The Hubble constant conflict
Axios (8/14): The universe is expanding, but how rapidly? It appears to depend on how and when experts observe.

Jupiter’s strange core may have been forged by a colossal head-on crash
Space.com (8/14): A recent study suggests the solar system’s largest planet, Jupiter, has a dilute core, perhaps as the result of a violent collision early in the solar system’s history, or about 4 1/2 billion years ago. NASA’s long running Juno mission at Jupiter, which launched in 2011 and maneuvered in to orbit around the planet in July 2016, is steadily offering new insights into Jupiter’s role in shaping the solar system.

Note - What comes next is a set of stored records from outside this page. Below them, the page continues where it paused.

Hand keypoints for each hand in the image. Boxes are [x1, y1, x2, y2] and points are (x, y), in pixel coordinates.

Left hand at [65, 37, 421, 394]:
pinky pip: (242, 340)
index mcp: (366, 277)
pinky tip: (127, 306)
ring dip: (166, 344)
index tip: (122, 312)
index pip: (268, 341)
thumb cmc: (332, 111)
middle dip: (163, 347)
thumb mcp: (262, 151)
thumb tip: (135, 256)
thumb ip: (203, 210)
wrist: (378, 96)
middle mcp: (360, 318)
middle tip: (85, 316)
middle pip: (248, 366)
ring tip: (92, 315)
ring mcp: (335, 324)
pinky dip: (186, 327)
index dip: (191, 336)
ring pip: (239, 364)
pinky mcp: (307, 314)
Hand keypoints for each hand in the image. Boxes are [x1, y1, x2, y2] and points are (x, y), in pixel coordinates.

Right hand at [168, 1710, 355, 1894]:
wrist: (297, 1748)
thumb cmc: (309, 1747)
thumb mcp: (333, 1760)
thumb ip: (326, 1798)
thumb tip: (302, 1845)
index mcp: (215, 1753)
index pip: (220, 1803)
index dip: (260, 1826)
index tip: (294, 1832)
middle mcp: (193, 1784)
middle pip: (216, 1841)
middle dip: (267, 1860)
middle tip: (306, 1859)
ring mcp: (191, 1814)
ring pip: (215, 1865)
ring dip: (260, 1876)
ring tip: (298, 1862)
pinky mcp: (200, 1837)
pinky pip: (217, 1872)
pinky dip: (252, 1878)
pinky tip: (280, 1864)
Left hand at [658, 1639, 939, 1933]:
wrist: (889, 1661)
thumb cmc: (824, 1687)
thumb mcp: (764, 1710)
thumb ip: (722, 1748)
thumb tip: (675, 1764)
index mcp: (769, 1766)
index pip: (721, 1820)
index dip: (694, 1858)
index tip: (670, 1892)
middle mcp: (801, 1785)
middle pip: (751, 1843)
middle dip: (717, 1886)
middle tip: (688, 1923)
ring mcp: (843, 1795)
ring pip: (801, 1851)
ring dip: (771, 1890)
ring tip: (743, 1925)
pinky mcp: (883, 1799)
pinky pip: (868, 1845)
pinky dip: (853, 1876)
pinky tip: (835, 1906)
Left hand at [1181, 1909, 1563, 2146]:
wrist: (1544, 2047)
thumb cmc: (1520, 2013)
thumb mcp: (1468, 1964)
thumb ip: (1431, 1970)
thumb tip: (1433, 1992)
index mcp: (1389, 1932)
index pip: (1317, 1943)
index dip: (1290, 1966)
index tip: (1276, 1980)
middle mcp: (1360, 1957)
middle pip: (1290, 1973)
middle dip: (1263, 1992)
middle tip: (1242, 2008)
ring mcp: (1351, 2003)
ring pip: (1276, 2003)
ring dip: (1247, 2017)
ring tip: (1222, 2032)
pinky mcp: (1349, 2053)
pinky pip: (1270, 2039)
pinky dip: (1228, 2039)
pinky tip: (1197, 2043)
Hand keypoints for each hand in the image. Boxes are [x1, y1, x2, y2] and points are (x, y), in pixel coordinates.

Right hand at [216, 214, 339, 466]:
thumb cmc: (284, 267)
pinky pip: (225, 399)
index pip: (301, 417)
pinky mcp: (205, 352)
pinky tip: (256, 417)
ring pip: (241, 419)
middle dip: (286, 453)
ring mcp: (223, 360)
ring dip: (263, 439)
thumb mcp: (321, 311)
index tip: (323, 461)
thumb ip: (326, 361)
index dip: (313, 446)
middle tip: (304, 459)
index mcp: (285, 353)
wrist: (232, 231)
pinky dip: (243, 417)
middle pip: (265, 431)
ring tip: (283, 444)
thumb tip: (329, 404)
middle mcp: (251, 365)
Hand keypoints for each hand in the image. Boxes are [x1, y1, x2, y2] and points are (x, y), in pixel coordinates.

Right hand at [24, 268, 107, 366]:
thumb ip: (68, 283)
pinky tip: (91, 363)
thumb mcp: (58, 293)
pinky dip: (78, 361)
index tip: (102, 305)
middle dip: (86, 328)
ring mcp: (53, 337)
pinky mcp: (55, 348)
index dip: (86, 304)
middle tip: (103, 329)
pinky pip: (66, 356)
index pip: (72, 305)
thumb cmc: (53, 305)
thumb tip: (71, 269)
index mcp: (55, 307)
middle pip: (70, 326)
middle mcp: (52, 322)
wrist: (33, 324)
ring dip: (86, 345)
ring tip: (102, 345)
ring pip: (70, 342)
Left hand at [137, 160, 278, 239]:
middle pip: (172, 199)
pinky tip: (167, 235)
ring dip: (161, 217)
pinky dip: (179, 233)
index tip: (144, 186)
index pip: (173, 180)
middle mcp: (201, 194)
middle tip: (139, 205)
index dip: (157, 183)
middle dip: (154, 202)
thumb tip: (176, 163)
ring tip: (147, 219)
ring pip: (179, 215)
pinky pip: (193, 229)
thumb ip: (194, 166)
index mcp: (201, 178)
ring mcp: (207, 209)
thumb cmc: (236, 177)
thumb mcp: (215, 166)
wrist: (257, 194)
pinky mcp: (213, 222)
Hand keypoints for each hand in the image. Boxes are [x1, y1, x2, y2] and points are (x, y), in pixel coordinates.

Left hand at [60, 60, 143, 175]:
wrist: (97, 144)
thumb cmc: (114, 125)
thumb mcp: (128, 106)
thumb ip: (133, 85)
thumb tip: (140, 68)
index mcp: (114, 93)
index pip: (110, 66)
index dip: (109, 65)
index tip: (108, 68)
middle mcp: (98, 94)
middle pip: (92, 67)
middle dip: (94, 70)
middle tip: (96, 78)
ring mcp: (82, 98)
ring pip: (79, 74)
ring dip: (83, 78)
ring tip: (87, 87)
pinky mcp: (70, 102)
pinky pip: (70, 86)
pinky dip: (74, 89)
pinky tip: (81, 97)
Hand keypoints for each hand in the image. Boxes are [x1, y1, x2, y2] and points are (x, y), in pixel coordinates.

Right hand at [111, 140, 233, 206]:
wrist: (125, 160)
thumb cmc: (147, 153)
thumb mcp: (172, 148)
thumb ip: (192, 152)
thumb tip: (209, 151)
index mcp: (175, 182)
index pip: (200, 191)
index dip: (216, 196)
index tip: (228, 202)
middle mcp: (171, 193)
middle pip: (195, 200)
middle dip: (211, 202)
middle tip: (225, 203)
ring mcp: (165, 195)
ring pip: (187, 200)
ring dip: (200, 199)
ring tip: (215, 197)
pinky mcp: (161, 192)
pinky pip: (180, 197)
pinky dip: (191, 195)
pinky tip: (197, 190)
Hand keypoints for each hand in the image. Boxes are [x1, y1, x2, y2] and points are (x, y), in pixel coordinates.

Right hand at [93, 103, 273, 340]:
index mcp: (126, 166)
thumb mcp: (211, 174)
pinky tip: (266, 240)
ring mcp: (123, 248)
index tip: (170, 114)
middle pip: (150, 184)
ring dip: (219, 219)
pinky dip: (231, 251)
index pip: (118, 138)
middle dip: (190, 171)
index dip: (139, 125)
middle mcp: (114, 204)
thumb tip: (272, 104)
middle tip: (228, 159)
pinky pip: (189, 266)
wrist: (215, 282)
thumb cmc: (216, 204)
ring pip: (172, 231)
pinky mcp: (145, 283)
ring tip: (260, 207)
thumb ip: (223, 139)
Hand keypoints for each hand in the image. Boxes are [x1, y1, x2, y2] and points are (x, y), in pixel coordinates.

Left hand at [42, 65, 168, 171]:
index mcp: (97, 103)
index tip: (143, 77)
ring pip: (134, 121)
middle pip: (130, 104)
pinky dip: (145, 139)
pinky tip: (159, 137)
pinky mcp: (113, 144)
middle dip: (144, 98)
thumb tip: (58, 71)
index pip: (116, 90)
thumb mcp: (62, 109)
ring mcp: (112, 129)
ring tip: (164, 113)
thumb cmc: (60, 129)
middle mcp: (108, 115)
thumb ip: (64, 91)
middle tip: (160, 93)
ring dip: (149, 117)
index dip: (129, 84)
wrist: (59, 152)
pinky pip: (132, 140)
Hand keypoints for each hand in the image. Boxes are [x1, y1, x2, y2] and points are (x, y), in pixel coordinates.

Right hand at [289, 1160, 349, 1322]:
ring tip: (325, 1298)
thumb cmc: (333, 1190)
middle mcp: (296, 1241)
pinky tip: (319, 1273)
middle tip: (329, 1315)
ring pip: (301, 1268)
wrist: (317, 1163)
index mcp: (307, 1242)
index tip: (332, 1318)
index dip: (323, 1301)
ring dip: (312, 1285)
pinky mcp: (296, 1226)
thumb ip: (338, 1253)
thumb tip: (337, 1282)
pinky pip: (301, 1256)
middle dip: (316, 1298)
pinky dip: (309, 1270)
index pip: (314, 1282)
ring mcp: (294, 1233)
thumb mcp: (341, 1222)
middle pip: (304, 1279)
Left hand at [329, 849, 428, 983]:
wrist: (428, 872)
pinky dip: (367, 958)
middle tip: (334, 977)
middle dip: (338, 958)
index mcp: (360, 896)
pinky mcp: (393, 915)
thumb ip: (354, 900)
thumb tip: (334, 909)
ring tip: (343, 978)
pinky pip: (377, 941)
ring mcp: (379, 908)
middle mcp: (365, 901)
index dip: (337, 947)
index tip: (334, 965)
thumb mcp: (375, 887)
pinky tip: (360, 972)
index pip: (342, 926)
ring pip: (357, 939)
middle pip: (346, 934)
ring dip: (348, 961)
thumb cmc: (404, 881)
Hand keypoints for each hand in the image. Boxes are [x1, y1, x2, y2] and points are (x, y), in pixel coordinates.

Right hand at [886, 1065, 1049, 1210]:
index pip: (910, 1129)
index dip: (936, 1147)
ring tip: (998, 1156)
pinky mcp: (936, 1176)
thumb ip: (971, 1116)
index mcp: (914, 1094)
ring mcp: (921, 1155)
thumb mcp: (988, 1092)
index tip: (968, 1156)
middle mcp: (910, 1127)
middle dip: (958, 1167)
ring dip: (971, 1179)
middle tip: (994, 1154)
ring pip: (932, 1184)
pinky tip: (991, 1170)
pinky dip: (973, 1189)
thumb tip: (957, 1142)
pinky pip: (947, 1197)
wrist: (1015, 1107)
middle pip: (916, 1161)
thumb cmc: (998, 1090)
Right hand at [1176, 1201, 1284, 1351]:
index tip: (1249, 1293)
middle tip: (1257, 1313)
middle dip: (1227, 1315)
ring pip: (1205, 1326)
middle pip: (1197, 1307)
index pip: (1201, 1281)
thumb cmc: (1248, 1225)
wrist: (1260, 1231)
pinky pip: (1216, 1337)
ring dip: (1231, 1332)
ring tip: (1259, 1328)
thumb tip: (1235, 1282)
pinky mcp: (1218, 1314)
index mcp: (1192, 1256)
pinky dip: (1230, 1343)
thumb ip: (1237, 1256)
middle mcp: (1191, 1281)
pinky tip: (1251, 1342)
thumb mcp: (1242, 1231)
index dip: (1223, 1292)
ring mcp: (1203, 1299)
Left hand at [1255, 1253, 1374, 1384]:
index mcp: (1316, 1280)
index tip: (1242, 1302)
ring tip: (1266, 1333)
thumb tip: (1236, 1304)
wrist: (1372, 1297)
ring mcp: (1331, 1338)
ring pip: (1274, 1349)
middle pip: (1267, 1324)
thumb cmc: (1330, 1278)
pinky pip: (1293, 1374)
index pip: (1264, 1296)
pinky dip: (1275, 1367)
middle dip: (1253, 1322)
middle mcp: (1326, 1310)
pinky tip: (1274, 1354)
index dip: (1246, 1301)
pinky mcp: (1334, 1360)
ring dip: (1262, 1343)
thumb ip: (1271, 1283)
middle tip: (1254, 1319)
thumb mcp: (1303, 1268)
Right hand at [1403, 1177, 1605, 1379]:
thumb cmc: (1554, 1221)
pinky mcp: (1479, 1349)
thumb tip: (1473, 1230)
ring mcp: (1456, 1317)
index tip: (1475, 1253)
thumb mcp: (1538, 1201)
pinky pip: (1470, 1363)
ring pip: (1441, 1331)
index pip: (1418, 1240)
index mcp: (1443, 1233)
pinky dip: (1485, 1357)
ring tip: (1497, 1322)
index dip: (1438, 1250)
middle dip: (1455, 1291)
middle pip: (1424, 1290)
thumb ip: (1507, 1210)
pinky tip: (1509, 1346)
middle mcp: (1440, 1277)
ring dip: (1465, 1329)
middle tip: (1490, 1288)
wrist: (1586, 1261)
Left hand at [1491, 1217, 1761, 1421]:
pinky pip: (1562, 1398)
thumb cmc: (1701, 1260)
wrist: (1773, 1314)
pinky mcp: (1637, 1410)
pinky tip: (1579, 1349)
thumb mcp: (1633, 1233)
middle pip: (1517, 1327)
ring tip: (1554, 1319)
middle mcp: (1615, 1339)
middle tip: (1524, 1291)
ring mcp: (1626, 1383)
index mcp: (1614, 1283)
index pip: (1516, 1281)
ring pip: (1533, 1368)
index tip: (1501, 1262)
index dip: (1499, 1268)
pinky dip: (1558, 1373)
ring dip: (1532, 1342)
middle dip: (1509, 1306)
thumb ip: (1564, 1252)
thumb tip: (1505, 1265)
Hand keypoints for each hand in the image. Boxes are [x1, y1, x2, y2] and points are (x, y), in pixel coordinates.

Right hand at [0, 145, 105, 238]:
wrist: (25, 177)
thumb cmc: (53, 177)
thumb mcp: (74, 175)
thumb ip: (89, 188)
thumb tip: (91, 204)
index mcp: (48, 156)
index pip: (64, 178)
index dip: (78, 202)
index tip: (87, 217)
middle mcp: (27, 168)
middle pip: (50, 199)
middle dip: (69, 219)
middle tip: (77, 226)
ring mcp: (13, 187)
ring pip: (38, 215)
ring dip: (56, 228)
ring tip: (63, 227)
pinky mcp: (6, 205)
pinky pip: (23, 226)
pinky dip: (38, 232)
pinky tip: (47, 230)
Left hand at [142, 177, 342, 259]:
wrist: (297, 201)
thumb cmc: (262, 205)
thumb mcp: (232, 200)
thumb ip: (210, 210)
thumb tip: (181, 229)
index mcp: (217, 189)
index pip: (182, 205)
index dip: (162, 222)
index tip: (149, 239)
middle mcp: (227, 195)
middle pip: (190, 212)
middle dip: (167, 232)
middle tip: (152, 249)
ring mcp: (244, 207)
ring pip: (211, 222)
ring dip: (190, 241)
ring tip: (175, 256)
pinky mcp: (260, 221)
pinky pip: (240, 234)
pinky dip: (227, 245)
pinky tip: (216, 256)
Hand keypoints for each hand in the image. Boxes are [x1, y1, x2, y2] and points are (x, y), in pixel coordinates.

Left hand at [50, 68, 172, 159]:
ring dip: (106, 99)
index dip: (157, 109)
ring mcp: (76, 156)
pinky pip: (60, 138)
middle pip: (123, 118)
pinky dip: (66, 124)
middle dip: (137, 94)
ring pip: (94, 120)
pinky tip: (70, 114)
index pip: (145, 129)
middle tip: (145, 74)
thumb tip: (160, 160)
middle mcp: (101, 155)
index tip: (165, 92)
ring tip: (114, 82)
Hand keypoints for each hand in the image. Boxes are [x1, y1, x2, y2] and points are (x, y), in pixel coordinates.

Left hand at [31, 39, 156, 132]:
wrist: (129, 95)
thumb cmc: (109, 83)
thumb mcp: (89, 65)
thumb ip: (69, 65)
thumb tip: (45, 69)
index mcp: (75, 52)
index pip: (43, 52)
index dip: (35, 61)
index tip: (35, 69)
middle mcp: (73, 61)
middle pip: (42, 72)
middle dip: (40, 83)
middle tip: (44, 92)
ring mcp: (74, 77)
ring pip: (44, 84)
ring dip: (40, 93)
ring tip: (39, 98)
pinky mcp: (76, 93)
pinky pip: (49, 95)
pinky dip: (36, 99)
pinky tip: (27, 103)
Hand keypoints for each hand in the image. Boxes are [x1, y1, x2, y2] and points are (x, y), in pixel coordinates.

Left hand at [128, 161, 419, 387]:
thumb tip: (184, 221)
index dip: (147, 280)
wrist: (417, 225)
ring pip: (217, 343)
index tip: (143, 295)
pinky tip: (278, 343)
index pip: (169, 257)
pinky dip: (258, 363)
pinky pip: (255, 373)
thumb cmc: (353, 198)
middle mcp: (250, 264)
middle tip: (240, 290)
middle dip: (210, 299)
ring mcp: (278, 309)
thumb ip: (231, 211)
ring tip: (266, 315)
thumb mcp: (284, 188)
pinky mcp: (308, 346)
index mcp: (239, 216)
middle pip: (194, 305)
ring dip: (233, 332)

Earth could be a lens for a revolutionary space telescope
Scientific American (8/14): The cost of Earth and space based telescopes capable of looking out to the earliest epoch of the universe or peering into the atmospheres of planets beyond the solar system for evidence of biomarkers — signs of life — are climbing into the many billions of dollars. However, a Columbia university astronomer is suggesting a possible alternative, a more modest one meter space telescope positioned beyond the Moon to take advantage of light refracted by the Earth’s atmosphere. “You could detect mountain ranges on exoplanets,” claims Columbia’s David Kipping. “You could detect the faintest sources [of light] in the universe.”